• SHORT EXERCISE: Report every line in the material below that contains the word "record".

• DATA TO USE:
◆ ◆ ◆ ◆ ◆
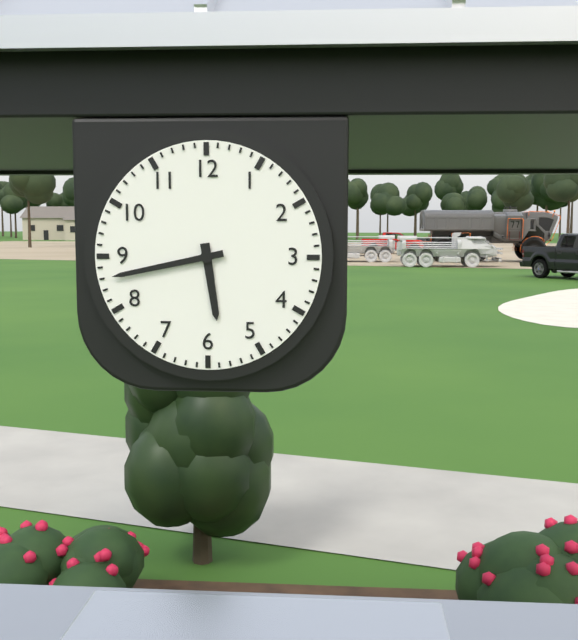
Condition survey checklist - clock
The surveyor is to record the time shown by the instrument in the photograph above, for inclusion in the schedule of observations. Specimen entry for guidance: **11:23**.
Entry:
◆ ◆ ◆ ◆ ◆
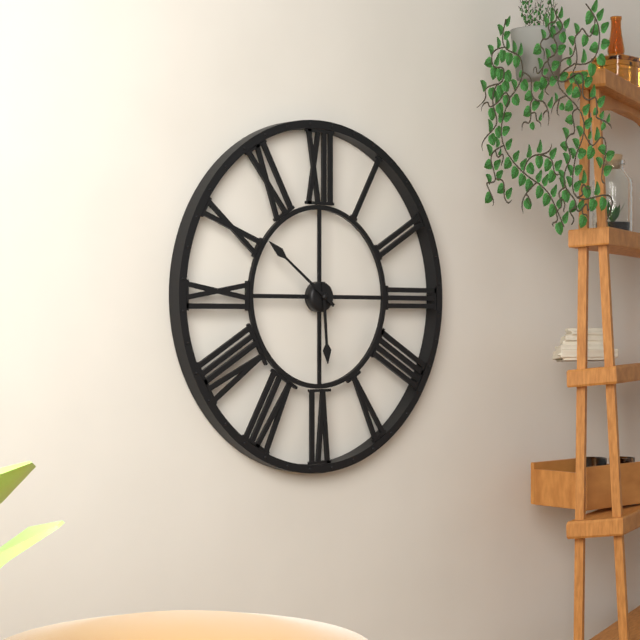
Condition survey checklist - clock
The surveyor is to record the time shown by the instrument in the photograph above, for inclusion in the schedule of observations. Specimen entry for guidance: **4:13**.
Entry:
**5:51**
◆ ◆ ◆ ◆ ◆
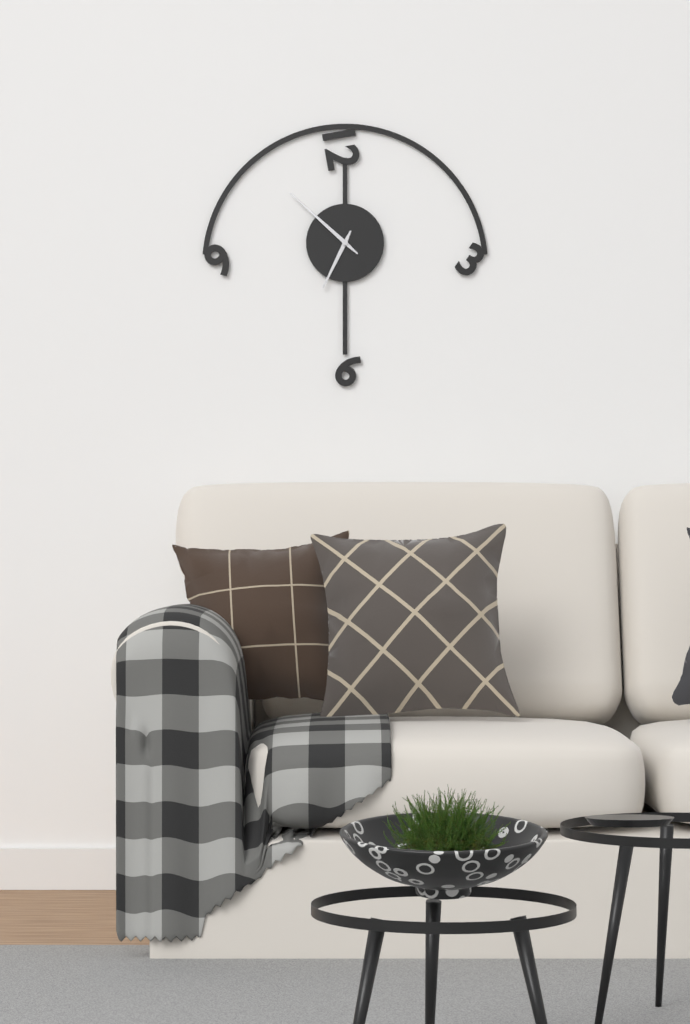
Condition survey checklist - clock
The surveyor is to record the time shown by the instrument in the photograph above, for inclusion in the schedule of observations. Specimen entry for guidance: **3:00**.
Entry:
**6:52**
◆ ◆ ◆ ◆ ◆
• WRITTEN ANSWER:
The surveyor is to record the time shown by the instrument in the photograph above, for inclusion in the schedule of observations. Specimen entry for guidance: **11:23**.
The surveyor is to record the time shown by the instrument in the photograph above, for inclusion in the schedule of observations. Specimen entry for guidance: **4:13**.
The surveyor is to record the time shown by the instrument in the photograph above, for inclusion in the schedule of observations. Specimen entry for guidance: **3:00**.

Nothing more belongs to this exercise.